PRoFESS: Effect of angiotensin receptor blockade on recurrent stroke During a mean follow-up of 2.5 years, mean blood pressure was 3.8/2.0 mm Hg lower in the telmisartan group. The rate of recurrent stroke was 8.7% and 9.2% in the telmisartan and placebo groups, respectively (hazard ratio 0.95, 95% CI 0.86-1.04, P = 0.23).

ARBs decrease renal complications in T2DM The Irbesartan Diabetic Nephropathy Trial (IDNT) and the Reduction of Endpoints in Noninsulin-Dependent Diabetes Mellitus With the Angiotensin II Antagonist Losartan (RENAAL) trial demonstrated that ARBs reduce end-stage renal disease in hypertensive patients with T2DM. The Irbesartan in Patients With T2DM and Microalbuminuria (IRMA-2) and the Microalbuminuria Reduction With Valsartan (MARVAL) trials demonstrated that ARBs provide renoprotection in patients with T2DM and microalbuminuria. Results of these trials have led to the current recommendation of ARBs as first-line therapy for patients with diabetic nephropathy.

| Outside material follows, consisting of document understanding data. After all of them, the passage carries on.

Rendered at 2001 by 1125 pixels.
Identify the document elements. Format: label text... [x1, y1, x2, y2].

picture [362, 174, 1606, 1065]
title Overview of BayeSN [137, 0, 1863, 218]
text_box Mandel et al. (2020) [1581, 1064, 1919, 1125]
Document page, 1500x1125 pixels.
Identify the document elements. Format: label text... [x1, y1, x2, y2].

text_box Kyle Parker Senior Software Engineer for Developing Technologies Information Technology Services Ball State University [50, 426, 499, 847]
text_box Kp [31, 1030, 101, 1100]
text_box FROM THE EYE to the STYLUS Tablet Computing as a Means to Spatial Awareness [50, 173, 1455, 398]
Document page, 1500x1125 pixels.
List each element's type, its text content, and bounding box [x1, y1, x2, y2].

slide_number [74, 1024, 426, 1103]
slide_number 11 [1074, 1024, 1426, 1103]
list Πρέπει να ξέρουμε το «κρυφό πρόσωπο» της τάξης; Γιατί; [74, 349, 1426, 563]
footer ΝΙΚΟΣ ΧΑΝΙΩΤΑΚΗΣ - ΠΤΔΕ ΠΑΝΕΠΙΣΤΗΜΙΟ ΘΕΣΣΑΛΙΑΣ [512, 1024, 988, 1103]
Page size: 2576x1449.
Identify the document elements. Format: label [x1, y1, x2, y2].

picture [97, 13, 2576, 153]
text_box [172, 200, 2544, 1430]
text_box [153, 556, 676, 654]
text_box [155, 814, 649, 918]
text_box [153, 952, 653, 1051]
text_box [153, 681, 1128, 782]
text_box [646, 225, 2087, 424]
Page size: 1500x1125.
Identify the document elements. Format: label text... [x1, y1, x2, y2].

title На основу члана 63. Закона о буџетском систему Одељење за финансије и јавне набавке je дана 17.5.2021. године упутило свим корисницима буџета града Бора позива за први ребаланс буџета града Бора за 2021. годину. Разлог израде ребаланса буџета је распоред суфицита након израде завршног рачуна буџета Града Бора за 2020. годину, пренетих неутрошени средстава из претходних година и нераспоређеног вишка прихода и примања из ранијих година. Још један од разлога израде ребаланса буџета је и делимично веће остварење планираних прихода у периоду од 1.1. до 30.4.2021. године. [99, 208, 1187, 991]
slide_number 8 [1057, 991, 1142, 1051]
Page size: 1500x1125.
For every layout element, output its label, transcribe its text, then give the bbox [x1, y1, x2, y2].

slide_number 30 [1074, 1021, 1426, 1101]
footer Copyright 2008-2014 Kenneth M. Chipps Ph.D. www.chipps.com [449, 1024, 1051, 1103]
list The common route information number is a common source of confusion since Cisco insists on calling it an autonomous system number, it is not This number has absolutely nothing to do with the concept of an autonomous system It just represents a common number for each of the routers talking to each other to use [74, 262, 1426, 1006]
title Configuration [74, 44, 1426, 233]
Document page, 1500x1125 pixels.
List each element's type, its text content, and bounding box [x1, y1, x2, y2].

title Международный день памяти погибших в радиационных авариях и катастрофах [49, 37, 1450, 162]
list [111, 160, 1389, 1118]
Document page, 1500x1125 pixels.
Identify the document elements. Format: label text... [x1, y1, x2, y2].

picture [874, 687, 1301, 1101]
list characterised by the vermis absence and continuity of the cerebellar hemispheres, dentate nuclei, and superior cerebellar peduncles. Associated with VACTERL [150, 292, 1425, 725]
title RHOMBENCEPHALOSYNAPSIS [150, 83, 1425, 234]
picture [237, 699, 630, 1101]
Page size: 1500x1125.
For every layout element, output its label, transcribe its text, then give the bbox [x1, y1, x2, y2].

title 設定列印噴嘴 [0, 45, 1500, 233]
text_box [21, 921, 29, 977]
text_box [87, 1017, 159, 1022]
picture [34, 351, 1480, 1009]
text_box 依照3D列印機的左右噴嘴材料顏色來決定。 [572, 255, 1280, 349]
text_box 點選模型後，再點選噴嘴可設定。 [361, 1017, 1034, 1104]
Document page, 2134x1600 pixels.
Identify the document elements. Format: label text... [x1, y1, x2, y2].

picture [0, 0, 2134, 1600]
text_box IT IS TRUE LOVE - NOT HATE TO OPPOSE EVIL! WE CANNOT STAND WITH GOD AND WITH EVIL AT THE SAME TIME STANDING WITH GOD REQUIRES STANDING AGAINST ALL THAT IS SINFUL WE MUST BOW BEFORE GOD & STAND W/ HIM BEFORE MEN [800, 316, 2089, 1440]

AMADEO: Comparative effect of telmisartan vs losartan on proteinuria The AMADEO study compared the effects of telmisartan vs losartan on proteinuria in patients with T2DM, overt nephropathy, and hypertension. One year of treatment with telmisartan provided greater reductions in proteinuria when compared with losartan, an ARB with an indication to slow diabetic nephropathy progression. Telmisartan was superior to losartan in reducing proteinuria in hypertensive patients with diabetic nephropathy despite similar BP control.